* What is required
Copy the entries verbatim, from the line containing "rberede din virksomhed" through the final entry, and leave the pictures out of your copy.

* Entries supplied
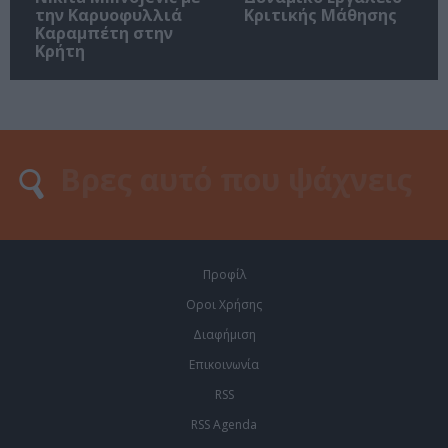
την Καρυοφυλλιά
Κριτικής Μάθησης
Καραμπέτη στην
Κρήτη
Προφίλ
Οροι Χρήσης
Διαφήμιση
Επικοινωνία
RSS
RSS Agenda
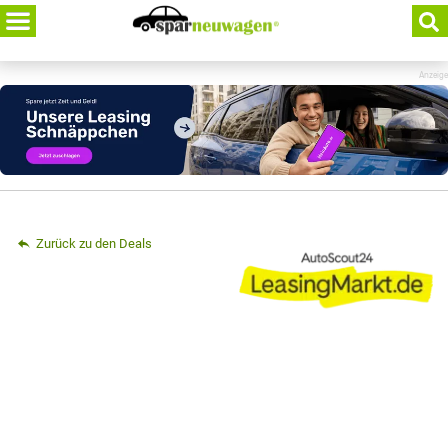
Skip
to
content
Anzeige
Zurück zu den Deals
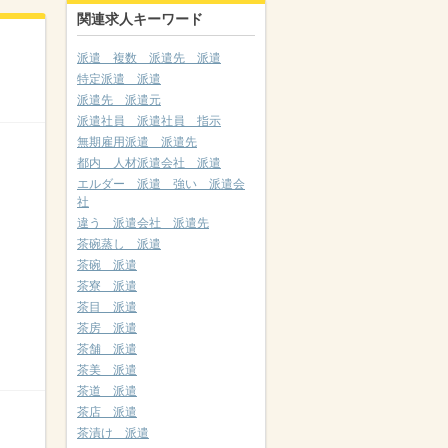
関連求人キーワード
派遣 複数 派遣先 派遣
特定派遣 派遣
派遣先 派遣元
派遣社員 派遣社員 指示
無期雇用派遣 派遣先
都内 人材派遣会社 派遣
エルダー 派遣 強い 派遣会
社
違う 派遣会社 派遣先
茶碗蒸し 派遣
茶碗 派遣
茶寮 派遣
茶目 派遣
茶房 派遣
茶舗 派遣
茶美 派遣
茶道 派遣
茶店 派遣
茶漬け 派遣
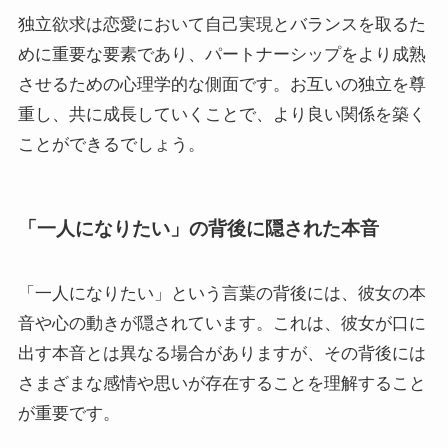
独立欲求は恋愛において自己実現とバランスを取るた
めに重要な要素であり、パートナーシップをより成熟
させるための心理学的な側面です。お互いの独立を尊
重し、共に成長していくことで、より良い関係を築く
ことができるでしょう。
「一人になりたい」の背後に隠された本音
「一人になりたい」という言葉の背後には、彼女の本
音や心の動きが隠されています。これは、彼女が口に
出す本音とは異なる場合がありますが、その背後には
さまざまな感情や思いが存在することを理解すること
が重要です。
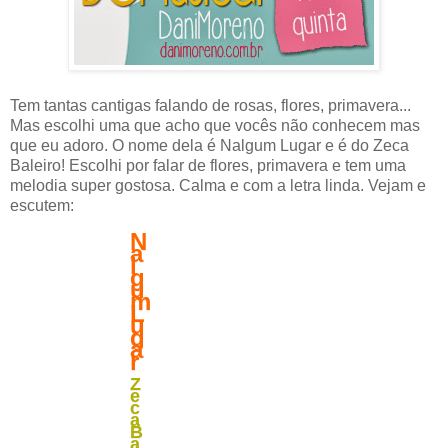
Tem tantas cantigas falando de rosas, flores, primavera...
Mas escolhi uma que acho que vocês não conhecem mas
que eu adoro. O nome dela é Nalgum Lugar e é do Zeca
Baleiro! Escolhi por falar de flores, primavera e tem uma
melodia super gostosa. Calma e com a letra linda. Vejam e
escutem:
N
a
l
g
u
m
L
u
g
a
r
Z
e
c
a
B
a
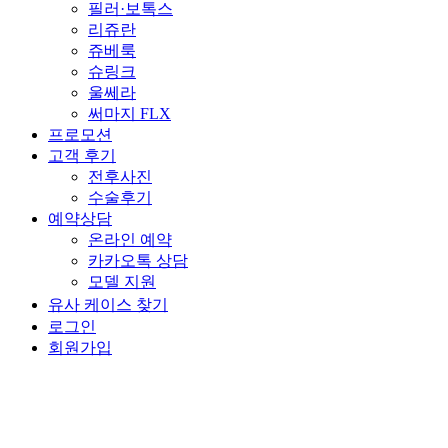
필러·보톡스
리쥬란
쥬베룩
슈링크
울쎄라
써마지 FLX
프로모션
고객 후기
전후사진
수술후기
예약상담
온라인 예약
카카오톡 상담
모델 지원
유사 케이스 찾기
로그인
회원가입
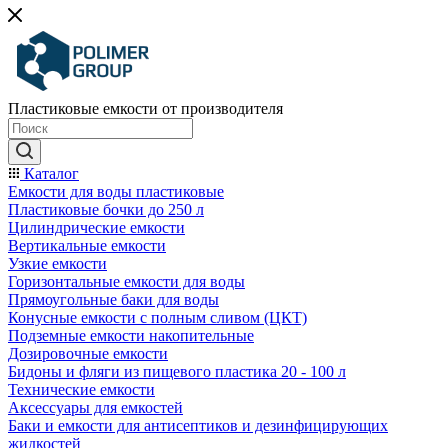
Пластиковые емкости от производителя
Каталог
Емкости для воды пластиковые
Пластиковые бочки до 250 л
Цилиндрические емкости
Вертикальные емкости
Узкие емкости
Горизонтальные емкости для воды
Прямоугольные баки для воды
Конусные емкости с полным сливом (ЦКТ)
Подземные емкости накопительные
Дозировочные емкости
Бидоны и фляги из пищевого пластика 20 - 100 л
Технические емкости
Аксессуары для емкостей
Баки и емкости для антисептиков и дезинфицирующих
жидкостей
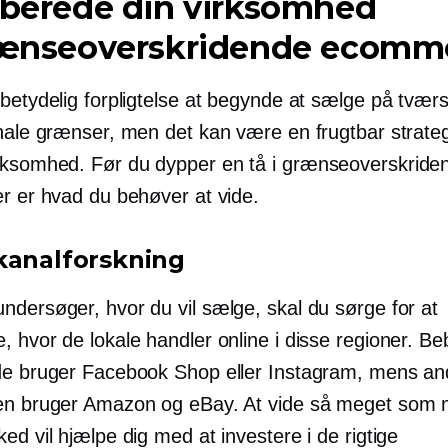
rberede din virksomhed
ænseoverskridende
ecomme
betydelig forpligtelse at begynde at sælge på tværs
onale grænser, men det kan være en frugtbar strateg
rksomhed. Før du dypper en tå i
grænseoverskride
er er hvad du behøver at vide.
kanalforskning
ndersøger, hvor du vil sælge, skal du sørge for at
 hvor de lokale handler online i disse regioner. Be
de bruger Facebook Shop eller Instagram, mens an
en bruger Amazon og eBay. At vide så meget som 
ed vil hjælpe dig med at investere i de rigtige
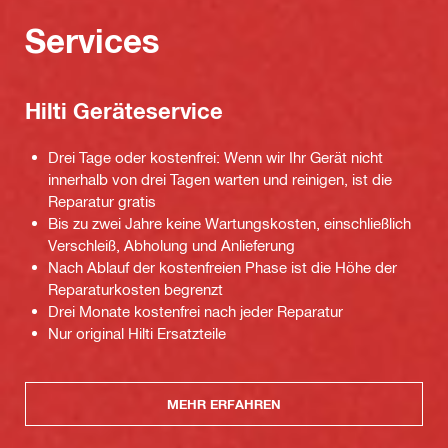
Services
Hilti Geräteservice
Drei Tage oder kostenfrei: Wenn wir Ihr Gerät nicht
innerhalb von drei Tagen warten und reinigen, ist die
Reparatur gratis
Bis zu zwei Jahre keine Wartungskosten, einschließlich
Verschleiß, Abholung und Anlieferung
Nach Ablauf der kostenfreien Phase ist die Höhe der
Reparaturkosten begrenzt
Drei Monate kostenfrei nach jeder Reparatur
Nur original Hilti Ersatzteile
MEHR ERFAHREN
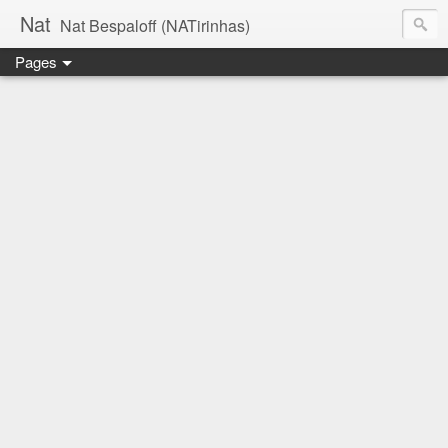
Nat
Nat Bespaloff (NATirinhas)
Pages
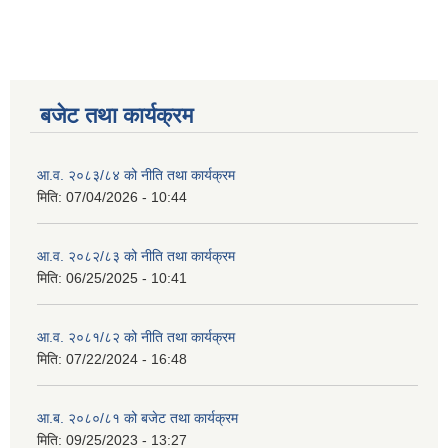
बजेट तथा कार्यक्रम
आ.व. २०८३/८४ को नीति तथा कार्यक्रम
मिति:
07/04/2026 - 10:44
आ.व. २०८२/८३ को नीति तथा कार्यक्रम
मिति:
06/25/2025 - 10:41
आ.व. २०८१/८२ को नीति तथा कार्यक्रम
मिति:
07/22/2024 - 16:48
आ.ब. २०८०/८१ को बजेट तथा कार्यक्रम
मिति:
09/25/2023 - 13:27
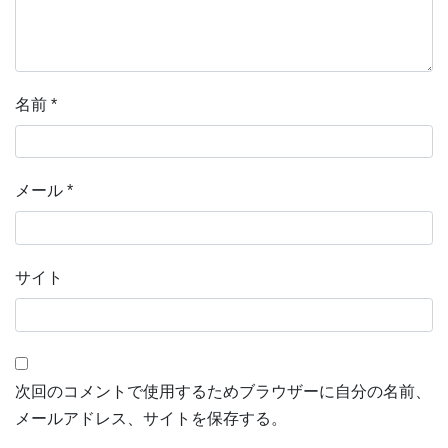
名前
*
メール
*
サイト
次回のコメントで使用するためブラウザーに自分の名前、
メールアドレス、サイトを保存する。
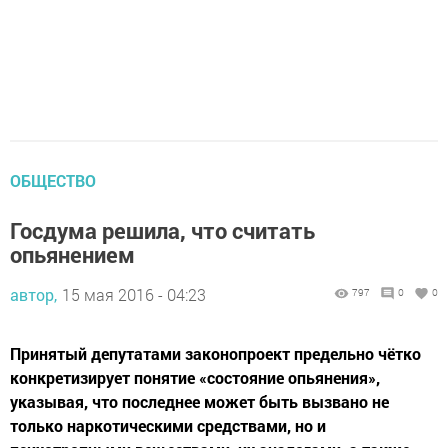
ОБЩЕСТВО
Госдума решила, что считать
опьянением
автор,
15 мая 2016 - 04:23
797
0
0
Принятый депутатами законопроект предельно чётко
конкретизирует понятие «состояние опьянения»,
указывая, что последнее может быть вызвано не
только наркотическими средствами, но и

* Output for this exercise
rberede din virksomhed
ænseoverskridende
ecomme
betydelig forpligtelse at begynde at sælge på tværs
onale grænser, men det kan være en frugtbar strateg
rksomhed. Før du dypper en tå i
grænseoverskride
er er hvad du behøver at vide.
kanalforskning
ndersøger, hvor du vil sælge, skal du sørge for at
 hvor de lokale handler online i disse regioner. Be
de bruger Facebook Shop eller Instagram, mens an
en bruger Amazon og eBay. At vide så meget som 
ed vil hjælpe dig med at investere i de rigtige
Services
Hilti Geräteservice
Drei Tage oder kostenfrei: Wenn wir Ihr Gerät nicht
innerhalb von drei Tagen warten und reinigen, ist die
Reparatur gratis
Bis zu zwei Jahre keine Wartungskosten, einschließlich
Verschleiß, Abholung und Anlieferung
Nach Ablauf der kostenfreien Phase ist die Höhe der
Reparaturkosten begrenzt
Drei Monate kostenfrei nach jeder Reparatur
Nur original Hilti Ersatzteile
MEHR ERFAHREN
Nat
Nat Bespaloff (NATirinhas)
Pages
बजेट तथा कार्यक्रम
आ.व. २०८३/८४ को नीति तथा कार्यक्रम
मिति:
07/04/2026 - 10:44
आ.व. २०८२/८३ को नीति तथा कार्यक्रम
मिति:
06/25/2025 - 10:41
आ.व. २०८१/८२ को नीति तथा कार्यक्रम
मिति:
07/22/2024 - 16:48
आ.ब. २०८०/८१ को बजेट तथा कार्यक्रम
मिति:
09/25/2023 - 13:27
名前
*
メール
*
サイト
次回のコメントで使用するためブラウザーに自分の名前、
メールアドレス、サイトを保存する。
ОБЩЕСТВО
Госдума решила, что считать
опьянением
автор,
15 мая 2016 - 04:23
797
0
0
Принятый депутатами законопроект предельно чётко
конкретизирует понятие «состояние опьянения»,
указывая, что последнее может быть вызвано не
только наркотическими средствами, но и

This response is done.